*Work to be completed*
Rewrite the records from the line with "locality: Prov. Nor" to the line with "collectors: C. V. Morton & E. Makrinius", replacing "catalogue / barcode" with "catalog number" and leaving everything else unchanged.

*Material for this task*
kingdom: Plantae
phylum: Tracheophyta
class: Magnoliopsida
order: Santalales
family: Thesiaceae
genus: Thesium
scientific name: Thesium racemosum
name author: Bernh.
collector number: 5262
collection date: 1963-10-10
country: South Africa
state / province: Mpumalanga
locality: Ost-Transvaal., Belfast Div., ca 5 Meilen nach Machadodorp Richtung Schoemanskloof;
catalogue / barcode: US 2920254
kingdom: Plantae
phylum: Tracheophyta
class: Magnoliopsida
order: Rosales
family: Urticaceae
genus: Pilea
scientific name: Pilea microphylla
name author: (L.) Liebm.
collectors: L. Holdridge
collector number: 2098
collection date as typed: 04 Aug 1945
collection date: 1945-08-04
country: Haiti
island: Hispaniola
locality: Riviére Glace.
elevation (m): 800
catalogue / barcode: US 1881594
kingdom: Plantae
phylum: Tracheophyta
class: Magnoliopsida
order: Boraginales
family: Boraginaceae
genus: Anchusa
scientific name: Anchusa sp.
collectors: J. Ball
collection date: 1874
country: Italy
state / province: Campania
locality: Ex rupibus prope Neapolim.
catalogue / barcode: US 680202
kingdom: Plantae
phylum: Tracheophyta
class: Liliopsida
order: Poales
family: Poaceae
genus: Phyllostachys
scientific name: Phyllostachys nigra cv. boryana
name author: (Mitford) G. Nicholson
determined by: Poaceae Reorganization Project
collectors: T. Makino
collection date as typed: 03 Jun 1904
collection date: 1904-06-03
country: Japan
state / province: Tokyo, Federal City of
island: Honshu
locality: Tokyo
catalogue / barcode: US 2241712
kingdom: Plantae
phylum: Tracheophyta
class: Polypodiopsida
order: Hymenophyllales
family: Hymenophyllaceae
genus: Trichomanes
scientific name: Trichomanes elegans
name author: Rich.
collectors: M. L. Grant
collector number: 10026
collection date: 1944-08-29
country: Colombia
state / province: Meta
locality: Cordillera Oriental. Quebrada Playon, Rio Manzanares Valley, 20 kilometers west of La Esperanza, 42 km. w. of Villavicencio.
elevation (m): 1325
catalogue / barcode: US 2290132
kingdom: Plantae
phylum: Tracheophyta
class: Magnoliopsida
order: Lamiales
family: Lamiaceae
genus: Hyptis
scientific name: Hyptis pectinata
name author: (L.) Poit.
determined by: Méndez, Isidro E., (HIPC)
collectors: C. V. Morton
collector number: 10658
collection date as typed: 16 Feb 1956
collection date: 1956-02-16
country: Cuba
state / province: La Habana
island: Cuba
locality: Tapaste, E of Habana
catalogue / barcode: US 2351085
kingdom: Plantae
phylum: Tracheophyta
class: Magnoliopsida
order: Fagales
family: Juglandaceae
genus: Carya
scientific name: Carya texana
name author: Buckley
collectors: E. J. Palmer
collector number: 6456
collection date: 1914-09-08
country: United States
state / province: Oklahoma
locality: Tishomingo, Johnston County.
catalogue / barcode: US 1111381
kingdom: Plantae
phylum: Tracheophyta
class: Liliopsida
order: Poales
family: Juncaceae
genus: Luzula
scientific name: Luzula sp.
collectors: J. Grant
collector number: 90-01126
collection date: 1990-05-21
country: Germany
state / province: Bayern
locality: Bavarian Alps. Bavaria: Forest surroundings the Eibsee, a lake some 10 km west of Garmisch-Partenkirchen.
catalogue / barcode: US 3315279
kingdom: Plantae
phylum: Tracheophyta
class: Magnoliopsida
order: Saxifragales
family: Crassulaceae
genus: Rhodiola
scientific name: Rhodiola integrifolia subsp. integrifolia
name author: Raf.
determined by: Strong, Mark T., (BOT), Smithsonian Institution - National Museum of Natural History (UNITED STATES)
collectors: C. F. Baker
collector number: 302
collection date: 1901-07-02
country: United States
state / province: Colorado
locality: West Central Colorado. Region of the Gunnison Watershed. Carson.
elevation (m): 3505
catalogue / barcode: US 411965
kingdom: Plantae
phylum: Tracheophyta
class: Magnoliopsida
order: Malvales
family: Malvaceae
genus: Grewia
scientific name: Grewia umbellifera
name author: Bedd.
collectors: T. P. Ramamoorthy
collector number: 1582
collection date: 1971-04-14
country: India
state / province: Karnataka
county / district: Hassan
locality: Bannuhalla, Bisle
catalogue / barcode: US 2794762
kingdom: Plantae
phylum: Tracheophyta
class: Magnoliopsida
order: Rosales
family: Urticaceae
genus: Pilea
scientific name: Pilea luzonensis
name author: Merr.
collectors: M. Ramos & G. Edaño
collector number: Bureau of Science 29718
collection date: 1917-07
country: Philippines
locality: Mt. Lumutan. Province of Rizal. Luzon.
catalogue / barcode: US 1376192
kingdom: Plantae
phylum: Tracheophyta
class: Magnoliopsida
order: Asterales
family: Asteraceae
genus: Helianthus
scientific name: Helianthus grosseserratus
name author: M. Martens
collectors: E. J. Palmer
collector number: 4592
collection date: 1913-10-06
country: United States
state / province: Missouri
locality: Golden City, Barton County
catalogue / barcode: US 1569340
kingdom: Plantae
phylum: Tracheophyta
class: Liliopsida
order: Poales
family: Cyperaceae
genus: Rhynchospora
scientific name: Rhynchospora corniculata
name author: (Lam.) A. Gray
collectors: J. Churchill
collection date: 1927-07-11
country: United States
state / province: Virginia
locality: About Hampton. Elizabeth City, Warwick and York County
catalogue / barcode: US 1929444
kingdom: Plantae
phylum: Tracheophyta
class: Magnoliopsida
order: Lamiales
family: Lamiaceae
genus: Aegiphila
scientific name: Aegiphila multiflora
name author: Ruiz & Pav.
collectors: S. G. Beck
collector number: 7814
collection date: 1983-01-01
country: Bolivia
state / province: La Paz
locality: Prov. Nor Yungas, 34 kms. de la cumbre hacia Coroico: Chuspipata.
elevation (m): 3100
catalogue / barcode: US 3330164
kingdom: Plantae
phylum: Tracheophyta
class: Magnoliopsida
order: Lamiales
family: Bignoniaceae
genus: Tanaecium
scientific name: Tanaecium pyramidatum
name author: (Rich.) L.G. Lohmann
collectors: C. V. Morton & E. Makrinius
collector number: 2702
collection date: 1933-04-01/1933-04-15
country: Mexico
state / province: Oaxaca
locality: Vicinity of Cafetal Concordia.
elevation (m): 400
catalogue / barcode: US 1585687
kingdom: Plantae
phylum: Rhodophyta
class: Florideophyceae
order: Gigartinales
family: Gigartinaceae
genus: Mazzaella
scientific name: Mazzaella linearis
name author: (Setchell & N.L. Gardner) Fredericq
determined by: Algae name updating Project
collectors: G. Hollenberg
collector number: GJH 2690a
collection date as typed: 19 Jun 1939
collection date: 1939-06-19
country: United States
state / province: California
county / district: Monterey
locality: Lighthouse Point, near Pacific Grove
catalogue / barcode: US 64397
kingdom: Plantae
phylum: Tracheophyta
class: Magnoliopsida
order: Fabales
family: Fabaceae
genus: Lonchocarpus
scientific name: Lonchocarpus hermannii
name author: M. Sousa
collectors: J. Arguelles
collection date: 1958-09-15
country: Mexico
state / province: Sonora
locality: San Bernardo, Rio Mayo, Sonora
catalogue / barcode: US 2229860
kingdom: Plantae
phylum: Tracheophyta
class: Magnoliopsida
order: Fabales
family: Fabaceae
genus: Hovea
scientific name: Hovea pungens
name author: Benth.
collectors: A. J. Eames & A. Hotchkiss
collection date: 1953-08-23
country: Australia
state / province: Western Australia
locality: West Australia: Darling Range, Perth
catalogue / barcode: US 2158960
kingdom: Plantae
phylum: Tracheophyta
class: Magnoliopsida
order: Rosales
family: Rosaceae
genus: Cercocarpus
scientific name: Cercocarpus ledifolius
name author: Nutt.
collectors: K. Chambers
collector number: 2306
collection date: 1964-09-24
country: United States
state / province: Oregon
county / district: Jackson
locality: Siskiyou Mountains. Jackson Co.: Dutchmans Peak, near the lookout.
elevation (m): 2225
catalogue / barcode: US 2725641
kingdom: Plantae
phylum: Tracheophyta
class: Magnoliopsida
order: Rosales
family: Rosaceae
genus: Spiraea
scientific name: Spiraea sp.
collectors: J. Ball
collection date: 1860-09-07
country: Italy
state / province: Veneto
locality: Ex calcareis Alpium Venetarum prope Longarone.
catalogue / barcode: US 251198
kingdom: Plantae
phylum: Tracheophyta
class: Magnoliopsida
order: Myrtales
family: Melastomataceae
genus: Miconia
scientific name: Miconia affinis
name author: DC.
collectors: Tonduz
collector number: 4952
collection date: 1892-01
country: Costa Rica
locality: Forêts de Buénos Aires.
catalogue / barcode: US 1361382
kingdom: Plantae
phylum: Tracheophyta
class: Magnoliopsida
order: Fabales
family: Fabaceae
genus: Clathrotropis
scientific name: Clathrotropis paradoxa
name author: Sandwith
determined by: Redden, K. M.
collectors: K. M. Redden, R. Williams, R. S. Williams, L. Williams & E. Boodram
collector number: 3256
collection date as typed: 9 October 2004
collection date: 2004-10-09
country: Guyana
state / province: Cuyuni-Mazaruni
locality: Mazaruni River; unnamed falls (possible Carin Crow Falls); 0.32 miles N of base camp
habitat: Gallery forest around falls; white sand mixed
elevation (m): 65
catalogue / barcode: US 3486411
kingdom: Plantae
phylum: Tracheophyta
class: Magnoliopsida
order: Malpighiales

*Finished task*
locality: Prov. Nor Yungas, 34 kms. de la cumbre hacia Coroico: Chuspipata.
elevation (m): 3100
catalog number: US 3330164
kingdom: Plantae
phylum: Tracheophyta
class: Magnoliopsida
order: Lamiales
family: Bignoniaceae
genus: Tanaecium
scientific name: Tanaecium pyramidatum
name author: (Rich.) L.G. Lohmann
collectors: C. V. Morton & E. Makrinius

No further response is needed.